## Exercise 1
According to the text on RS-485, which protocol can be combined with RS-485 so that connected devices work together in a network?

## Text for analysis
##############################

We ran an article this week about RS-485, a noise resistant differential serial multidrop bus architecture. (Tell me where else you’re going to read articles like that!) I’ve had my fun with RS-485 in the past, and reading this piece reminded me of those days.

You see, RS-485 lets you connect a whole slew of devices up to a single bundle of Cat5 cable, and if you combine it with the Modbus protocol, you can have them work together in a network. Dedicate a couple of those Cat5 lines to power, and it’s the perfect recipe for a home, or hackerspace, small-device network — the kind of things that you, and I, would do with WiFi and an ESP8266 today.

Wired is more reliable, has fewer moving parts, and can solve the “how do I get power to these things” problem. It’s intrinsically simpler: no radios, just serial data running as voltage over wires. But nobody likes running cable, and there’s just so much more demo code out there for an ESP solution. There’s an undeniable ease of development and cross-device compatibility with WiFi. Your devices can speak directly to a computer, or to the whole Internet. And that’s been the death of wired.

Still, some part of me admires the purpose-built simplicity and the bombproof nature of the wired bus. It feels somehow retro, but maybe I’ll break out some old Cat5 and run it around the office just for old times’ sake.

##############################

(Transcribed page contents)
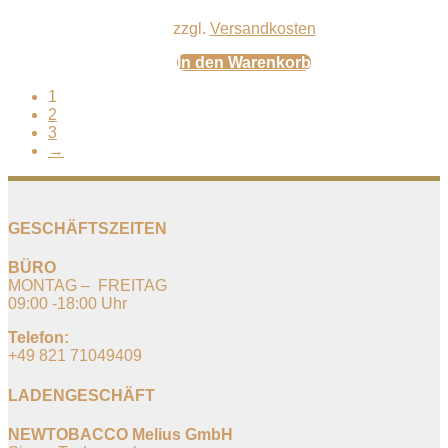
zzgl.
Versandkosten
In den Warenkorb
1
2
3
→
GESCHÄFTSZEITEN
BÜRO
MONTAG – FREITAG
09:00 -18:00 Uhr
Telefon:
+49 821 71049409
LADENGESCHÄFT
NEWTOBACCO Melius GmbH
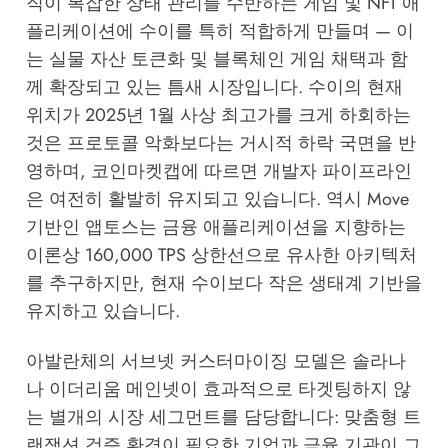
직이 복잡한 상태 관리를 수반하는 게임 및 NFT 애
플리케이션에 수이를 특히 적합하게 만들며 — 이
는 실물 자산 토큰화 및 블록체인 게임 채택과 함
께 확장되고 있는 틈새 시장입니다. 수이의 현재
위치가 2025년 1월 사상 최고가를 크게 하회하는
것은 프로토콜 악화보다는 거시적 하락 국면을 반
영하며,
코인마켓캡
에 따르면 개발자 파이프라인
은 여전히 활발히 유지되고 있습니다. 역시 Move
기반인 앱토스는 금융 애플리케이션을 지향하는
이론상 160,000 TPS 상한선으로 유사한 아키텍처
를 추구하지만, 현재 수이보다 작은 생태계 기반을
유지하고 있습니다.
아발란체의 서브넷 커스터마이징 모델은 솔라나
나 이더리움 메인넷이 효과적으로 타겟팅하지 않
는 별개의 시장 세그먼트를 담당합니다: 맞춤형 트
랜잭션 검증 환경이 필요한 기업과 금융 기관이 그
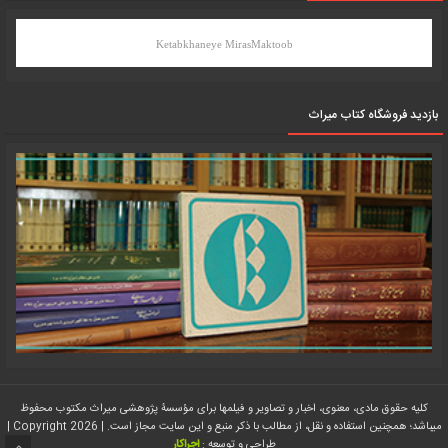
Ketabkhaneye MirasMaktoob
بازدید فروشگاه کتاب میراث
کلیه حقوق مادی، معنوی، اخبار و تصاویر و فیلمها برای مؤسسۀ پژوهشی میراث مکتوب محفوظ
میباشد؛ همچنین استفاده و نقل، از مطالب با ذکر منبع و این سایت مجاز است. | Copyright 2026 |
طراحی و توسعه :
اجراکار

##############################

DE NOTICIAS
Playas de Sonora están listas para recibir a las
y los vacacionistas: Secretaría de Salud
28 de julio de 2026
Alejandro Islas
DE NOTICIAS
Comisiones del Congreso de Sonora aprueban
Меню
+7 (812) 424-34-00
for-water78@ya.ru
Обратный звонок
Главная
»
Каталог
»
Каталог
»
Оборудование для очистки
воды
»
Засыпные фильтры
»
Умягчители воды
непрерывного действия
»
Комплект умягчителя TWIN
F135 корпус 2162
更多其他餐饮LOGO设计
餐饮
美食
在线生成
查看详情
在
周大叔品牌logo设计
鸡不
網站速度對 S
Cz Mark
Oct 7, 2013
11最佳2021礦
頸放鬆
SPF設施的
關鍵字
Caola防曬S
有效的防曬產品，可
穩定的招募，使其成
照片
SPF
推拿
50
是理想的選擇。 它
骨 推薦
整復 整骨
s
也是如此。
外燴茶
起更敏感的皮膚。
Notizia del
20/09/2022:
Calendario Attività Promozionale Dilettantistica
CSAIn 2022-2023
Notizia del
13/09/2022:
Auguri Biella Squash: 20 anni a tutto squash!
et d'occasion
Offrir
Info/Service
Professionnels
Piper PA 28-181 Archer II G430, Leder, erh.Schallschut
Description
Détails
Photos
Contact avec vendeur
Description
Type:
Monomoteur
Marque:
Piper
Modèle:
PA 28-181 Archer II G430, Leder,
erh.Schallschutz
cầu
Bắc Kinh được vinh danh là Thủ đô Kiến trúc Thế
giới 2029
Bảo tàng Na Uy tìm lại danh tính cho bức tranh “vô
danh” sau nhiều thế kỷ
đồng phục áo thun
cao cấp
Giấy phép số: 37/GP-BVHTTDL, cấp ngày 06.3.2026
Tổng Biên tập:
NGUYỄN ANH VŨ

##############################

## Exercise 2
Locate every line in the entries that contains the word "danh", and copy each such line in full.

## Task answer 1
The Modbus protocol.

## Task answer 2
Bắc Kinh được vinh danh là Thủ đô Kiến trúc Thế
Bảo tàng Na Uy tìm lại danh tính cho bức tranh “vô
danh” sau nhiều thế kỷ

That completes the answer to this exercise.